SOURCE DATA
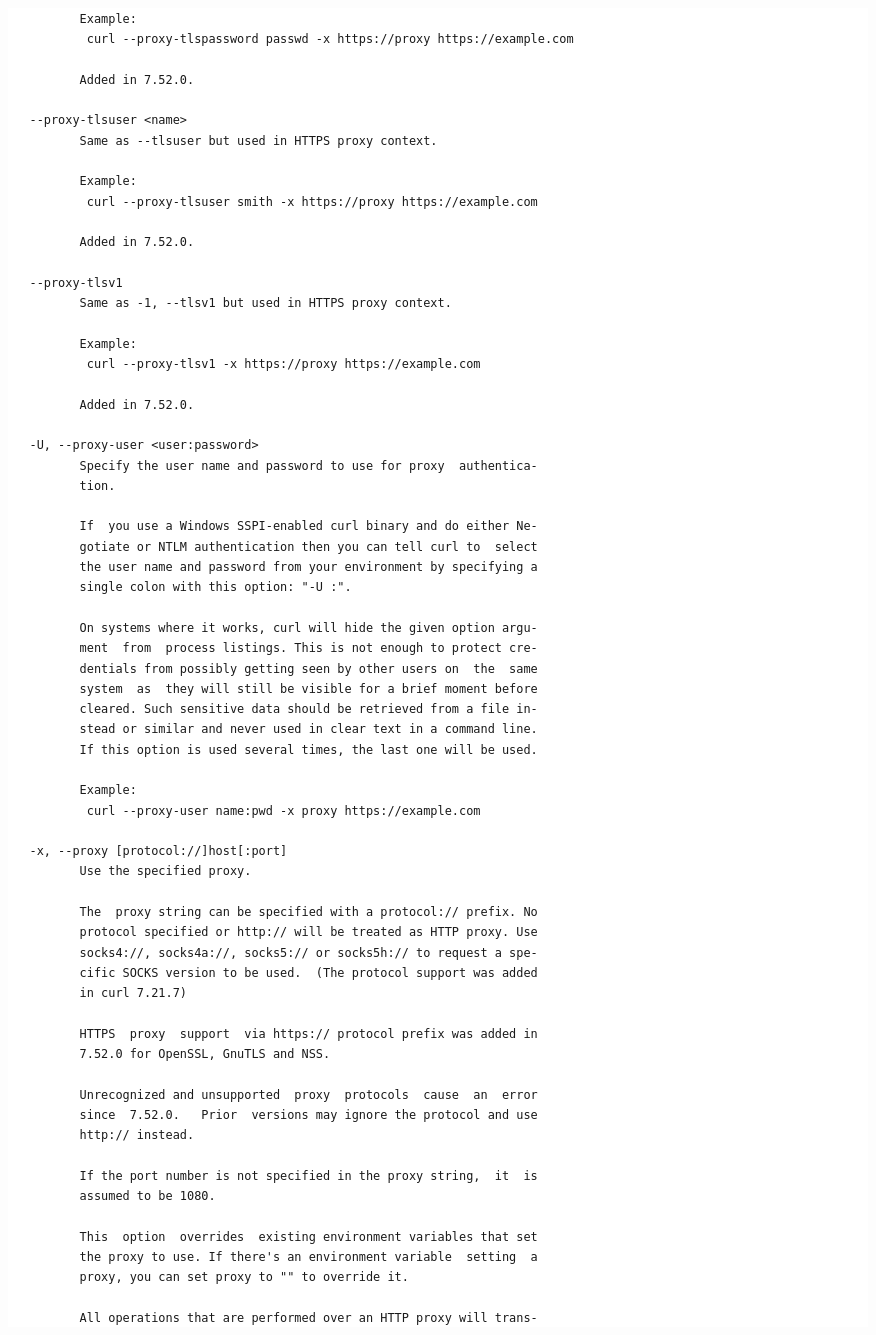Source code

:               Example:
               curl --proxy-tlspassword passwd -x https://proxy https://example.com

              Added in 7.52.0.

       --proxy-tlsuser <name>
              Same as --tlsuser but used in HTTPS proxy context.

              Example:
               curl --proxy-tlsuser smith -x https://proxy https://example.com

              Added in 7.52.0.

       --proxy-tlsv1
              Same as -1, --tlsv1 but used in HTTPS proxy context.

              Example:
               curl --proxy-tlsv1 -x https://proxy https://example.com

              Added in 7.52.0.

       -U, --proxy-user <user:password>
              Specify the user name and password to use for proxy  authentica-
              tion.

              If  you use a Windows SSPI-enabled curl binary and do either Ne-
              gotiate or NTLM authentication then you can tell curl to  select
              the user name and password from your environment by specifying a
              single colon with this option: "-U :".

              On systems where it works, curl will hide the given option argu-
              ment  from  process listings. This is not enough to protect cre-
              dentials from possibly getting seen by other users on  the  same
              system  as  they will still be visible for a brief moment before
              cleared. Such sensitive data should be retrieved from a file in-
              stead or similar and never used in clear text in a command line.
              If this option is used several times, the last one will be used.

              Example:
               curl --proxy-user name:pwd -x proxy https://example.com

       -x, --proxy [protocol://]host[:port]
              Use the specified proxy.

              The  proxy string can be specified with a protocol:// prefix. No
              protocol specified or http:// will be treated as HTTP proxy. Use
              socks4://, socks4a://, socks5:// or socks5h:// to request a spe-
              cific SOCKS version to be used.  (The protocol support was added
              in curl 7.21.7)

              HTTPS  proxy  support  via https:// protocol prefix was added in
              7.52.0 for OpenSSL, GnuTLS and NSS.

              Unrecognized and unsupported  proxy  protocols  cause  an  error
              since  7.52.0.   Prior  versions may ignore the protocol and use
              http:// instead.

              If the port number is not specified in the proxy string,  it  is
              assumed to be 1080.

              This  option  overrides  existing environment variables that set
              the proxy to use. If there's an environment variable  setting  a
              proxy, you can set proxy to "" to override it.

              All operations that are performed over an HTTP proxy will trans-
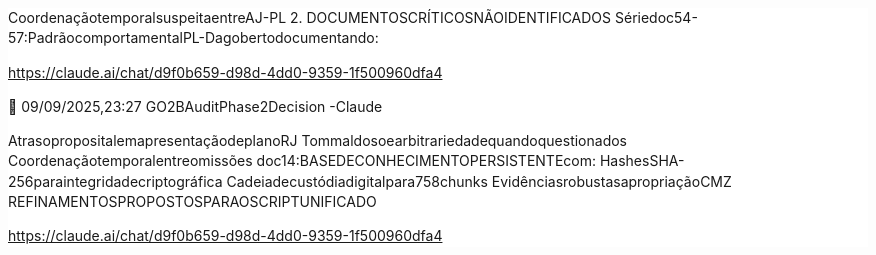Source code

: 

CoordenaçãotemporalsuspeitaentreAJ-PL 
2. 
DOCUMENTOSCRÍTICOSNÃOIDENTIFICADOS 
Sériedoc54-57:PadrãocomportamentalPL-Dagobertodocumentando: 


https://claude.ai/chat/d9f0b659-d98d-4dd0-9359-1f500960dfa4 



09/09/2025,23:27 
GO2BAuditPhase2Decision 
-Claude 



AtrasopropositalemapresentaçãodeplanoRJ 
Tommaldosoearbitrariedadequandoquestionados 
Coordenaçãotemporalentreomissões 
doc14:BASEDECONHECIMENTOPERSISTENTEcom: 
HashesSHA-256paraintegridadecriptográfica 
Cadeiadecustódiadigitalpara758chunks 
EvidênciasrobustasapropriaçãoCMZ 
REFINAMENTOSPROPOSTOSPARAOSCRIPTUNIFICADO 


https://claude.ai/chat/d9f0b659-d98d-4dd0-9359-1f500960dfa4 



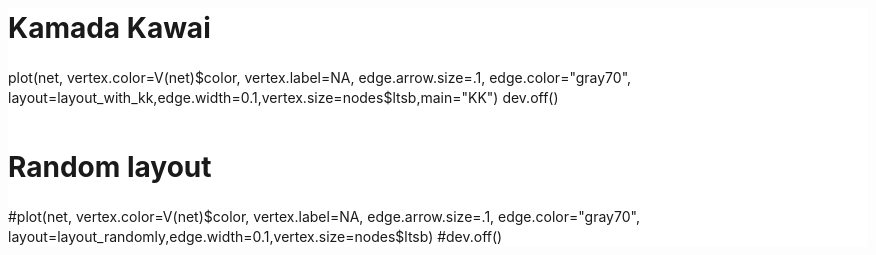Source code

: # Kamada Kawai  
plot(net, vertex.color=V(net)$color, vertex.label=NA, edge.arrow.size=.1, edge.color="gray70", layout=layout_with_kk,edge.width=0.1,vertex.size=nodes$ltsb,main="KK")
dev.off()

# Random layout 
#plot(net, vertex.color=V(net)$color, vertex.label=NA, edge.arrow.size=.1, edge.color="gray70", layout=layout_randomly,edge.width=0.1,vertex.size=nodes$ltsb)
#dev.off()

* * *

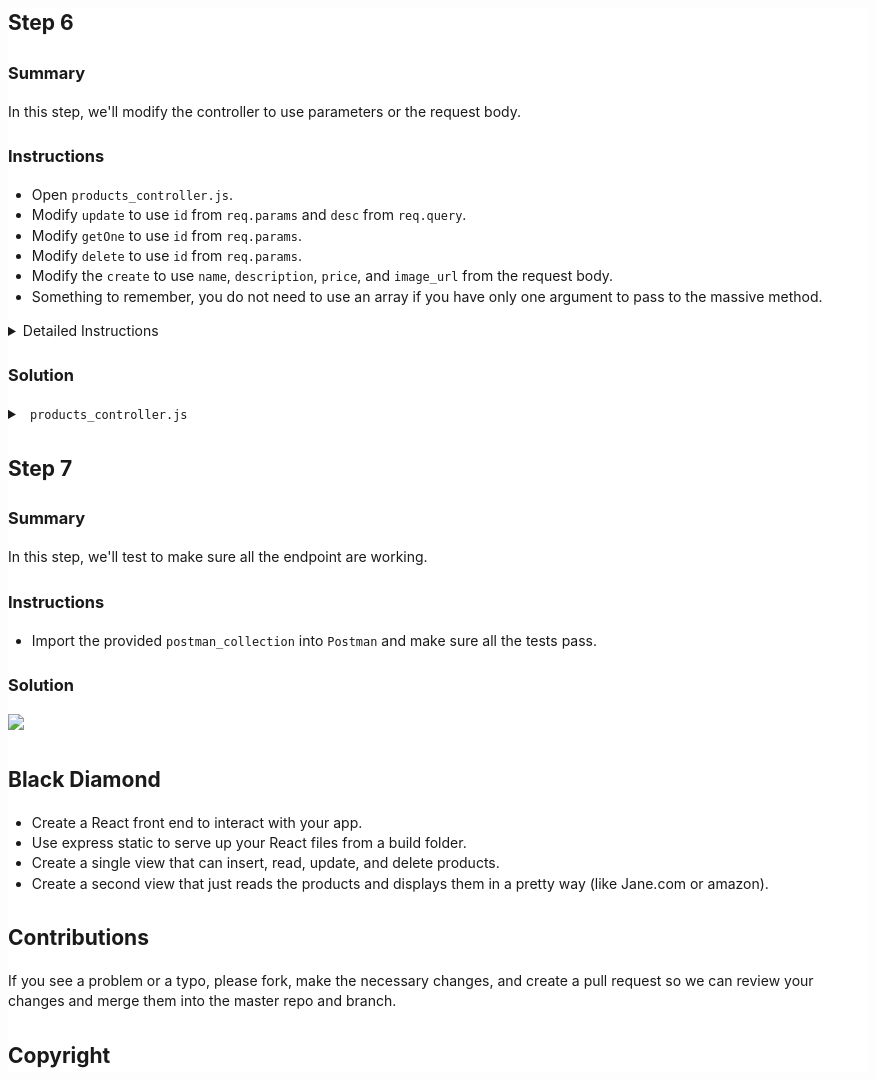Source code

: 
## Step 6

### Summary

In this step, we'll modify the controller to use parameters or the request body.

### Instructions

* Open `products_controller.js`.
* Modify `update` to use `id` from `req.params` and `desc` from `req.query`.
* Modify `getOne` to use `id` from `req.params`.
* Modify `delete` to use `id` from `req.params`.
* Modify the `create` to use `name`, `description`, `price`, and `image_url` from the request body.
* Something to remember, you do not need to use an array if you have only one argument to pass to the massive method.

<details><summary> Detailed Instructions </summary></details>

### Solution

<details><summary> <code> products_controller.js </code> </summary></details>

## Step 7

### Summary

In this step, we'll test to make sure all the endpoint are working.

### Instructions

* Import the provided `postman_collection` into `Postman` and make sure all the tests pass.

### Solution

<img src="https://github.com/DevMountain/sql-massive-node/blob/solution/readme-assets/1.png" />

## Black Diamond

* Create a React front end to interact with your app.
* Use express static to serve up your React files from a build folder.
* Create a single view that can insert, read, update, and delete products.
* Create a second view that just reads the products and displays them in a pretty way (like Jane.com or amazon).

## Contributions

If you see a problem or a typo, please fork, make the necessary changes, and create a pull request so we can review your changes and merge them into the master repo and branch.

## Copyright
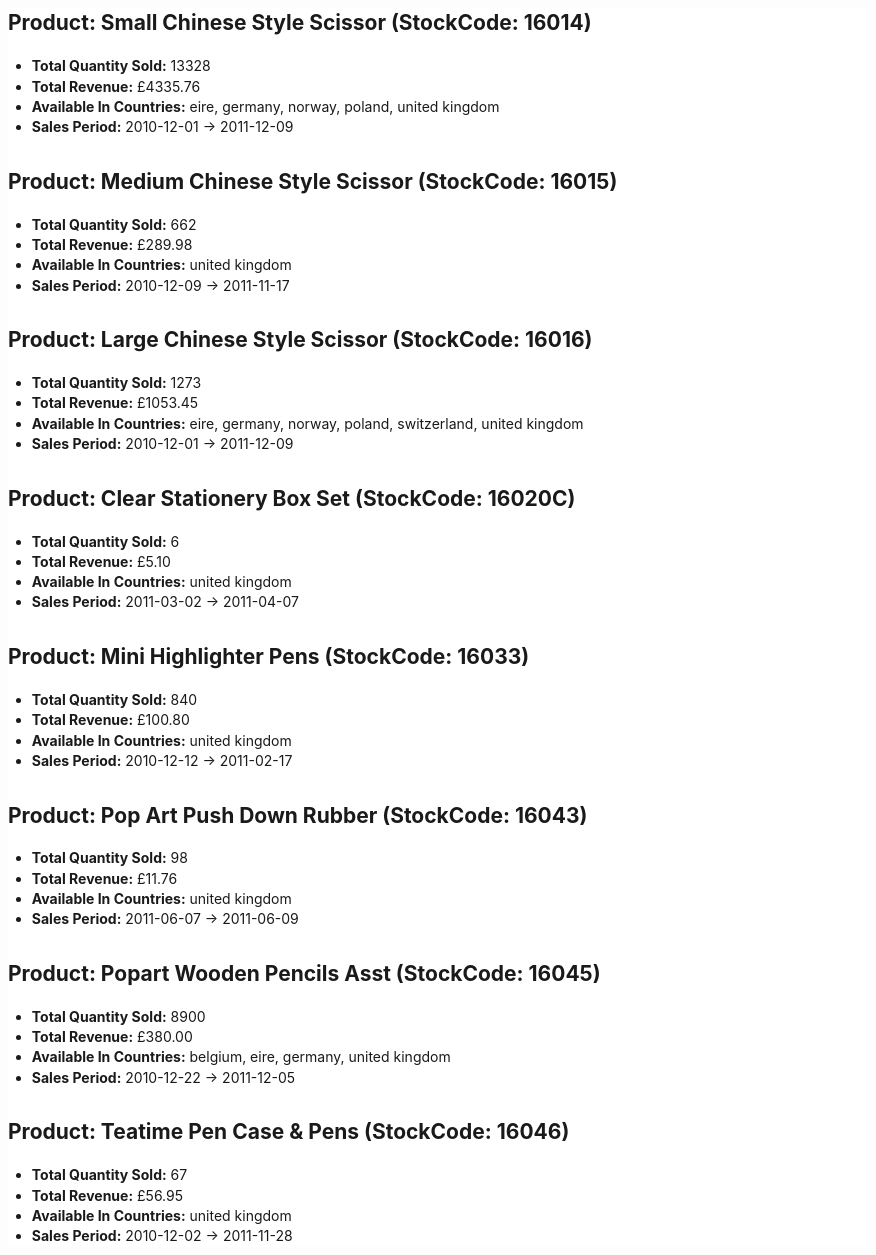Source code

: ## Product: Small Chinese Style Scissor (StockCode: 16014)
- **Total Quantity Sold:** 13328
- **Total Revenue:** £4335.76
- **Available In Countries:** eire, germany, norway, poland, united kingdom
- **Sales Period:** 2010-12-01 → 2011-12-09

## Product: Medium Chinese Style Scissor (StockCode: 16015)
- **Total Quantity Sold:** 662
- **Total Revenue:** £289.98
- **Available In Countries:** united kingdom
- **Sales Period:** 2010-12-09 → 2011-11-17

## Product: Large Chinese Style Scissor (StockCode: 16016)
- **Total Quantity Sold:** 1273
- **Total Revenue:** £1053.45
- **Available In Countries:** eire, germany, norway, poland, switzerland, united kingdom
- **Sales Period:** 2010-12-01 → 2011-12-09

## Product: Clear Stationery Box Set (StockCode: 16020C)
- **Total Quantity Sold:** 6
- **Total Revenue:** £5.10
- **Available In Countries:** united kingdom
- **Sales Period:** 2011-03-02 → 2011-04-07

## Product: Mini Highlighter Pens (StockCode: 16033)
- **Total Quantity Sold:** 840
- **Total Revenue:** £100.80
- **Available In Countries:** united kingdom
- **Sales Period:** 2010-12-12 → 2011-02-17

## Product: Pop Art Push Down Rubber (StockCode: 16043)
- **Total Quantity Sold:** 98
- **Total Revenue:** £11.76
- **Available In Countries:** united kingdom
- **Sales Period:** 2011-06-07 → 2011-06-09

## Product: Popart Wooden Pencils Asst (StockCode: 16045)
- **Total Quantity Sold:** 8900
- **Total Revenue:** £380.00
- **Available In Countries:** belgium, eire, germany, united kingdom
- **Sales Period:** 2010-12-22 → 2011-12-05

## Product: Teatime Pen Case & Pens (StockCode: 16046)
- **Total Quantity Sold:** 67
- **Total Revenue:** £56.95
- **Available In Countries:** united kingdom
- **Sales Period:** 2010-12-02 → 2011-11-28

* * *

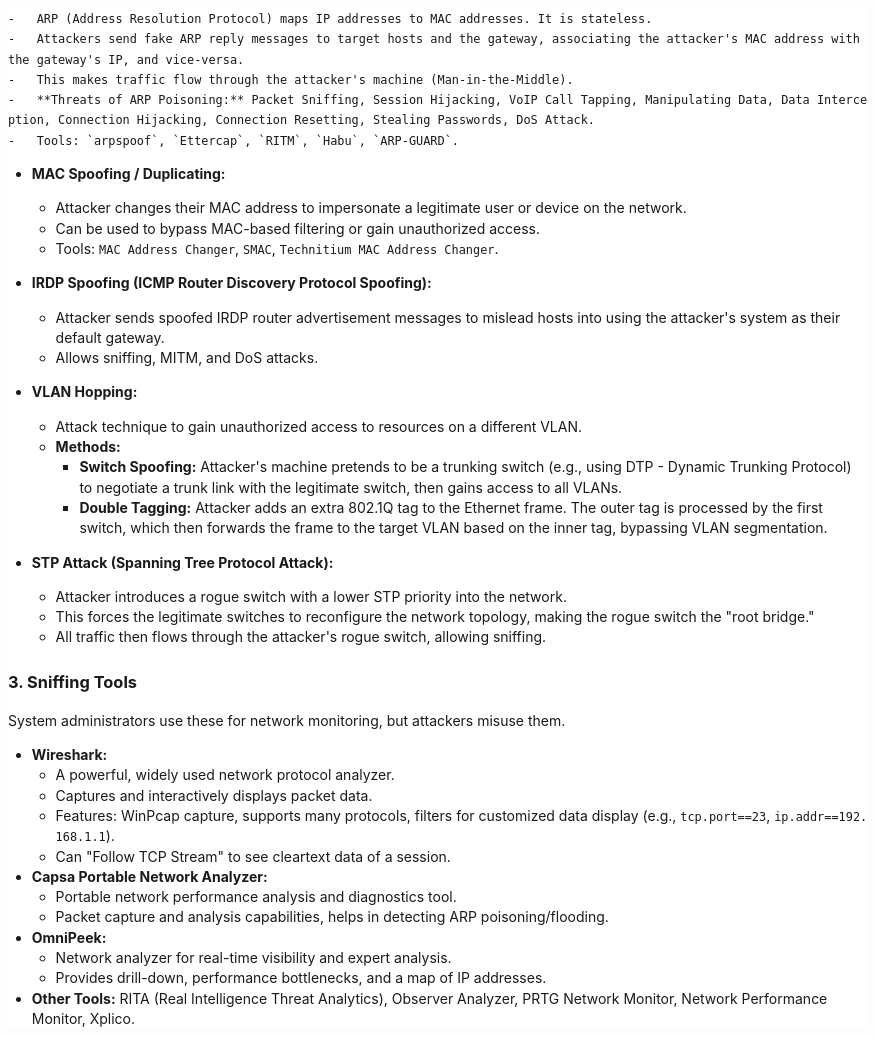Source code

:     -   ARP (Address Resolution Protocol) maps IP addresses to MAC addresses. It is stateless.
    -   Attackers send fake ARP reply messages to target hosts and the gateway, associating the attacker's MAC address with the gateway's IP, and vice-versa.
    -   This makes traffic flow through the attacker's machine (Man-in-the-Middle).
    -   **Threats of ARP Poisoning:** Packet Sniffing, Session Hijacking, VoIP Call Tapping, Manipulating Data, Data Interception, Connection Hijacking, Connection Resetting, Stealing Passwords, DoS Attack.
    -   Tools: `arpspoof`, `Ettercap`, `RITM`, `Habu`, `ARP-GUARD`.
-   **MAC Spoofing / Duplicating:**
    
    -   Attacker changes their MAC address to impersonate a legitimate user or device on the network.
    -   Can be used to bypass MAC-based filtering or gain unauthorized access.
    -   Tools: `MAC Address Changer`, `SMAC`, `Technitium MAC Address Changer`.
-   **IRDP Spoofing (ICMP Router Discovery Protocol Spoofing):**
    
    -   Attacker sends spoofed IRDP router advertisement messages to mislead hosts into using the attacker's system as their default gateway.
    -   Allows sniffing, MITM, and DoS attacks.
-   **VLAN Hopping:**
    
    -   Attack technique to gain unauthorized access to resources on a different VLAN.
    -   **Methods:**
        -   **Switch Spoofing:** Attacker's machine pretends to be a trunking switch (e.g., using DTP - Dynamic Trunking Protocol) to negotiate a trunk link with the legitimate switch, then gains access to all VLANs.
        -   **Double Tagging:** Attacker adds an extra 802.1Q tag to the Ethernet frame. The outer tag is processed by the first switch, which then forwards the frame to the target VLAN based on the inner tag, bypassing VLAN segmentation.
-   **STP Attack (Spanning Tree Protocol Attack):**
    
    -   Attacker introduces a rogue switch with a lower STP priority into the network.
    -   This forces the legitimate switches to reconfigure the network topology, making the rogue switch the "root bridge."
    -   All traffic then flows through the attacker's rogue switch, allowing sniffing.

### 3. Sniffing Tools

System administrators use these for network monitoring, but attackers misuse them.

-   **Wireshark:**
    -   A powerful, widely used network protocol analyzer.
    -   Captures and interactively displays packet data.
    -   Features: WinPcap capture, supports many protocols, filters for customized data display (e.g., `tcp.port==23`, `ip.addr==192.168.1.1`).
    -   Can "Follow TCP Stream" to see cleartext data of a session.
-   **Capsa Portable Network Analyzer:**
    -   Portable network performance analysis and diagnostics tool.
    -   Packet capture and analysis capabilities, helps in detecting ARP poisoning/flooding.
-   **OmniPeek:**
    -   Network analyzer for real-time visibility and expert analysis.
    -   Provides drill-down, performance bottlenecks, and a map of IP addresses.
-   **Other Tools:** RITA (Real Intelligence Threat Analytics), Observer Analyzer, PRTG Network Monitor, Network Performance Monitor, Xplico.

TASK BRIEF
Copy the lines from the one with "## Product: Medium" up to and including the one with "- **Sales Period:** 2010-12-02 → 2011-11-28".

WRITTEN RESPONSE
## Product: Medium Chinese Style Scissor (StockCode: 16015)
- **Total Quantity Sold:** 662
- **Total Revenue:** £289.98
- **Available In Countries:** united kingdom
- **Sales Period:** 2010-12-09 → 2011-11-17

## Product: Large Chinese Style Scissor (StockCode: 16016)
- **Total Quantity Sold:** 1273
- **Total Revenue:** £1053.45
- **Available In Countries:** eire, germany, norway, poland, switzerland, united kingdom
- **Sales Period:** 2010-12-01 → 2011-12-09

## Product: Clear Stationery Box Set (StockCode: 16020C)
- **Total Quantity Sold:** 6
- **Total Revenue:** £5.10
- **Available In Countries:** united kingdom
- **Sales Period:** 2011-03-02 → 2011-04-07

## Product: Mini Highlighter Pens (StockCode: 16033)
- **Total Quantity Sold:** 840
- **Total Revenue:** £100.80
- **Available In Countries:** united kingdom
- **Sales Period:** 2010-12-12 → 2011-02-17

## Product: Pop Art Push Down Rubber (StockCode: 16043)
- **Total Quantity Sold:** 98
- **Total Revenue:** £11.76
- **Available In Countries:** united kingdom
- **Sales Period:** 2011-06-07 → 2011-06-09

## Product: Popart Wooden Pencils Asst (StockCode: 16045)
- **Total Quantity Sold:** 8900
- **Total Revenue:** £380.00
- **Available In Countries:** belgium, eire, germany, united kingdom
- **Sales Period:** 2010-12-22 → 2011-12-05

## Product: Teatime Pen Case & Pens (StockCode: 16046)
- **Total Quantity Sold:** 67
- **Total Revenue:** £56.95
- **Available In Countries:** united kingdom
- **Sales Period:** 2010-12-02 → 2011-11-28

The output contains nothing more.